Aklı güçlü, sözleri gerçek, sunuşu mükemmel olan fikirler her zaman
etkili olacaktır. İslam’ın insanlığa sunduğu eğitim ve medeniyetin, belki
de din ve uyruğu farklı kesimlerce, ama değişik bir biçimde sunumu yapılacak;
böylece tabular yıkılacak, insanlar Allah’ın himayesinde tek bir millet
olmaya doğru gidecektir. Bunu sağlayacak tek etken de eğitimdir.

Kaynakça

Nursi, Bediüzzaman Said (1994). Sözler, Yeni Asya Neşriyat,
İstanbul.

Nursi, Bediüzzaman Said (1999). Münazarat, Yeni Asya Neşriyat,
İstanbul.

Nursi, Bediüzzaman Said (2000). Divan-ı Harb-i Örfi, Yeni
Asya Neşriyat, İstanbul.

Nursi, Bediüzzaman Said (2000). Hutbe-i Şamiye, Yeni Asya Neşriyat,
İstanbul.

Fromm, E. (1994). Erdem ve Mutluluk, Çev: Dr. Ayda Yörükan,
Türkiye İş Bankası Kültür Yayınları, İstanbul.

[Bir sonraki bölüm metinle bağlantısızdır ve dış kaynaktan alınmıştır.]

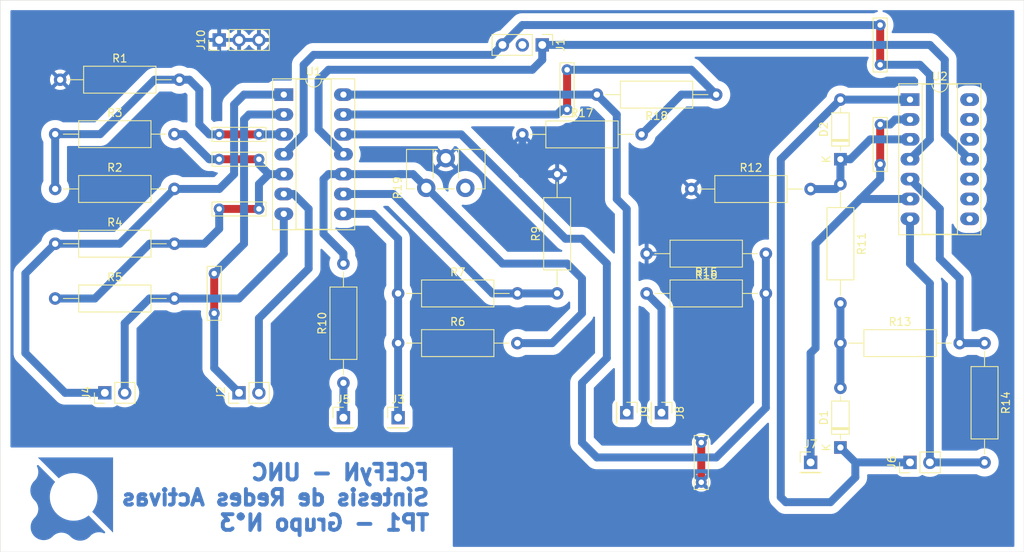
<source format=kicad_pcb>
(kicad_pcb
	(version 20240108)
	(generator "pcbnew")
	(generator_version "8.0")
	(general
		(thickness 1.6)
		(legacy_teardrops no)
	)
	(paper "A4")
	(layers
		(0 "F.Cu" signal)
		(31 "B.Cu" signal)
		(32 "B.Adhes" user "B.Adhesive")
		(33 "F.Adhes" user "F.Adhesive")
		(34 "B.Paste" user)
		(35 "F.Paste" user)
		(36 "B.SilkS" user "B.Silkscreen")
		(37 "F.SilkS" user "F.Silkscreen")
		(38 "B.Mask" user)
		(39 "F.Mask" user)
		(40 "Dwgs.User" user "User.Drawings")
		(41 "Cmts.User" user "User.Comments")
		(42 "Eco1.User" user "User.Eco1")
		(43 "Eco2.User" user "User.Eco2")
		(44 "Edge.Cuts" user)
		(45 "Margin" user)
		(46 "B.CrtYd" user "B.Courtyard")
		(47 "F.CrtYd" user "F.Courtyard")
		(48 "B.Fab" user)
		(49 "F.Fab" user)
		(50 "User.1" user)
		(51 "User.2" user)
		(52 "User.3" user)
		(53 "User.4" user)
		(54 "User.5" user)
		(55 "User.6" user)
		(56 "User.7" user)
		(57 "User.8" user)
		(58 "User.9" user)
	)
	(setup
		(pad_to_mask_clearance 0)
		(allow_soldermask_bridges_in_footprints no)
		(pcbplotparams
			(layerselection 0x0000000_fffffffe)
			(plot_on_all_layers_selection 0x0000000_00000000)
			(disableapertmacros no)
			(usegerberextensions no)
			(usegerberattributes yes)
			(usegerberadvancedattributes yes)
			(creategerberjobfile yes)
			(dashed_line_dash_ratio 12.000000)
			(dashed_line_gap_ratio 3.000000)
			(svgprecision 4)
			(plotframeref no)
			(viasonmask no)
			(mode 1)
			(useauxorigin no)
			(hpglpennumber 1)
			(hpglpenspeed 20)
			(hpglpendiameter 15.000000)
			(pdf_front_fp_property_popups yes)
			(pdf_back_fp_property_popups yes)
			(dxfpolygonmode yes)
			(dxfimperialunits yes)
			(dxfusepcbnewfont yes)
			(psnegative no)
			(psa4output no)
			(plotreference yes)
			(plotvalue yes)
			(plotfptext yes)
			(plotinvisibletext no)
			(sketchpadsonfab no)
			(subtractmaskfromsilk no)
			(outputformat 1)
			(mirror no)
			(drillshape 0)
			(scaleselection 1)
			(outputdirectory "")
		)
	)
	(net 0 "")
	(net 1 "Vo1_C")
	(net 2 "Net-(D1-A)")
	(net 3 "Net-(D2-K)")
	(net 4 "GND")
	(net 5 "VSS")
	(net 6 "VCC")
	(net 7 "V2_A")
	(net 8 "V1_A")
	(net 9 "Vo1_A")
	(net 10 "Vo2_A")
	(net 11 "Net-(U1A-+)")
	(net 12 "Net-(U1B-+)")
	(net 13 "Vo_B")
	(net 14 "Net-(U1C-+)")
	(net 15 "Net-(U1C--)")
	(net 16 "V1_B")
	(net 17 "Net-(U2B-+)")
	(net 18 "Vo2_C")
	(net 19 "Vi_D")
	(net 20 "Net-(U1D-+)")
	(net 21 "Net-(U1D--)")
	(net 22 "Vo_D")
	(net 23 "Vin_C")
	(net 24 "unconnected-(J1-Pin_2-Pad2)")
	(footprint "Connector_PinHeader_2.54mm:PinHeader_1x02_P2.54mm_Vertical" (layer "F.Cu") (at 91.435 113.9825 90))
	(footprint "TestPoint:TestPoint_Bridge_Pitch5.08mm_Drill0.7mm" (layer "F.Cu") (at 167.64 120.3325 -90))
	(footprint "TestPoint:TestPoint_Bridge_Pitch5.08mm_Drill0.7mm" (layer "F.Cu") (at 105.41 103.8225 90))
	(footprint "Resistor_THT:R_Axial_DIN0309_L9.0mm_D3.2mm_P15.24mm_Horizontal" (layer "F.Cu") (at 85.09 80.9325))
	(footprint "Resistor_THT:R_Axial_DIN0309_L9.0mm_D3.2mm_P15.24mm_Horizontal" (layer "F.Cu") (at 121.92 112.7125 90))
	(footprint "Resistor_THT:R_Axial_DIN0309_L9.0mm_D3.2mm_P15.24mm_Horizontal" (layer "F.Cu") (at 175.895 96.2025 180))
	(footprint "Connector_PinHeader_2.54mm:PinHeader_1x01_P2.54mm_Vertical" (layer "F.Cu") (at 181.61 122.8725))
	(footprint "Connector_PinHeader_2.54mm:PinHeader_1x02_P2.54mm_Vertical" (layer "F.Cu") (at 194.31 122.8725 90))
	(footprint "Resistor_THT:R_Axial_DIN0309_L9.0mm_D3.2mm_P15.24mm_Horizontal" (layer "F.Cu") (at 85.09 87.9325))
	(footprint "Resistor_THT:R_Axial_DIN0309_L9.0mm_D3.2mm_P15.24mm_Horizontal" (layer "F.Cu") (at 128.905 101.2825))
	(footprint "TestPoint:TestPoint_Bridge_Pitch5.08mm_Drill0.7mm" (layer "F.Cu") (at 150.495 72.7075 -90))
	(footprint "Resistor_THT:R_Axial_DIN0309_L9.0mm_D3.2mm_P15.24mm_Horizontal" (layer "F.Cu") (at 144.78 80.9625))
	(footprint "TestPoint:TestPoint_Bridge_Pitch5.08mm_Drill0.7mm" (layer "F.Cu") (at 190.5 79.6925 -90))
	(footprint "Resistor_THT:R_Axial_DIN0309_L9.0mm_D3.2mm_P15.24mm_Horizontal" (layer "F.Cu") (at 169.545 75.8825 180))
	(footprint "TestPoint:TestPoint_Bridge_Pitch5.08mm_Drill0.7mm" (layer "F.Cu") (at 111.125 84.1375 180))
	(footprint "TestPoint:TestPoint_Bridge_Pitch5.08mm_Drill0.7mm" (layer "F.Cu") (at 111.125 80.9625 180))
	(footprint "Package_DIP:CERDIP-14_W7.62mm_SideBrazed_LongPads_Socket" (layer "F.Cu") (at 194.31 76.5175))
	(footprint "Connector_PinHeader_2.54mm:PinHeader_1x01_P2.54mm_Vertical" (layer "F.Cu") (at 162.56 116.5225 -90))
	(footprint "Connector_PinHeader_2.54mm:PinHeader_1x01_P2.54mm_Vertical" (layer "F.Cu") (at 158.115 116.5225 -90))
	(footprint "Package_DIP:CERDIP-14_W7.62mm_SideBrazed_LongPads_Socket" (layer "F.Cu") (at 114.3 75.8825))
	(footprint "Connector_PinHeader_2.54mm:PinHeader_1x03_P2.54mm_Vertical" (layer "F.Cu") (at 106.045 68.8975 90))
	(footprint "Connector_PinHeader_2.54mm:PinHeader_1x01_P2.54mm_Vertical" (layer "F.Cu") (at 121.92 117.1575))
	(footprint "Diode_THT:D_DO-35_SOD27_P7.62mm_Horizontal" (layer "F.Cu") (at 185.42 120.9675 90))
	(footprint "Resistor_THT:R_Axial_DIN0309_L9.0mm_D3.2mm_P15.24mm_Horizontal" (layer "F.Cu") (at 203.835 107.6325 -90))
	(footprint "Resistor_THT:R_Axial_DIN0309_L9.0mm_D3.2mm_P15.24mm_Horizontal" (layer "F.Cu") (at 85.725 73.9775))
	(footprint "Resistor_THT:R_Axial_DIN0309_L9.0mm_D3.2mm_P15.24mm_Horizontal" (layer "F.Cu") (at 85.09 101.9325))
	(footprint "TestPoint:TestPoint_Bridge_Pitch5.08mm_Drill0.7mm" (layer "F.Cu") (at 111.125 90.4875 180))
	(footprint "Connector_PinHeader_2.54mm:PinHeader_1x01_P2.54mm_Vertical" (layer "F.Cu") (at 128.905 117.1575))
	(footprint "Resistor_THT:R_Axial_DIN0309_L9.0mm_D3.2mm_P15.24mm_Horizontal" (layer "F.Cu") (at 160.655 101.2825))
	(footprint "Resistor_THT:R_Axial_DIN0309_L9.0mm_D3.2mm_P15.24mm_Horizontal" (layer "F.Cu") (at 149.225 101.2825 90))
	(footprint "Resistor_THT:R_Axial_DIN0309_L9.0mm_D3.2mm_P15.24mm_Horizontal" (layer "F.Cu") (at 185.42 87.3125 -90))
	(footprint "Resistor_THT:R_Axial_DIN0309_L9.0mm_D3.2mm_P15.24mm_Horizontal" (layer "F.Cu") (at 185.42 107.6325))
	(footprint "Resistor_THT:R_Axial_DIN0309_L9.0mm_D3.2mm_P15.24mm_Horizontal" (layer "F.Cu") (at 85.09 94.9325))
	(footprint "Connector_PinHeader_2.54mm:PinHeader_1x02_P2.54mm_Vertical" (layer "F.Cu") (at 108.58 113.9825 90))
	(footprint "TestPoint:TestPoint_Bridge_Pitch5.08mm_Drill0.7mm" (layer "F.Cu") (at 190.5 66.9925 -90))
	(footprint "Resistor_THT:R_Axial_DIN0309_L9.0mm_D3.2mm_P15.24mm_Horizontal" (layer "F.Cu") (at 166.37 87.9475))
	(footprint "Potentiometer_THT:Potentiometer_ACP_CA9-H3,8_Horizontal" (layer "F.Cu") (at 132.5 87.8 90))
	(footprint "Resistor_THT:R_Axial_DIN0309_L9.0mm_D3.2mm_P15.24mm_Horizontal"
		(placed yes)
		(layer "F.Cu")
		(uuid "e5f9480c-5619-4f53-b0d9-11cce5f4fcd9")
		(at 128.905 107.6325)
		(descr "Resistor, Axial_DIN0309 series, Axial, Horizontal, pin pitch=15.24mm, 0.5W = 1/2W, length*diameter=9*3.2mm^2, http://cdn-reichelt.de/documents/datenblatt/B400/1_4W%23YAG.pdf")
		(tags "Resistor Axial_DIN0309 series Axial Horizontal pin pitch 15.24mm 0.5W = 1/2W length 9mm diameter 3.2mm")
		(property "Reference" "R6"
			(at 7.62 -2.72 0)
			(layer "F.SilkS")
			(uuid "103c077f-678b-4e19-94e5-91ca68dc24a2")
			(effects
				(font
					(size 1 1)
					(thickness 0.15)
				)
			)
		)
		(property "Value" "100"
			(at 7.62 2.72 0)
			(layer "F.Fab")
			(uuid "346af60e-5b14-43e6-a907-63ed75171c8c")
			(effects
				(font
					(size 1 1)
					(thickness 0.15)
				)
			)
		)
		(property "Footprint" "Resistor_THT:R_Axial_DIN0309_L9.0mm_D3.2
... [149965 chars truncated]
</source>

Garaudy, R. (1995). İnsanlığın Medeniyet Destanı, Çev:
Cemal Aydın, Pınar Yayınları, İstanbul

Pazarbaşı, E. (1996). Kur’an ve Medeniyet, Pınar Yayınları,
Ankara.

Melenakos, K. (2001). Eski Yunan’dan Öğrenilecekler, Liberal
Düşünce, Kış-2001, Sayı: 21, s. 13-16.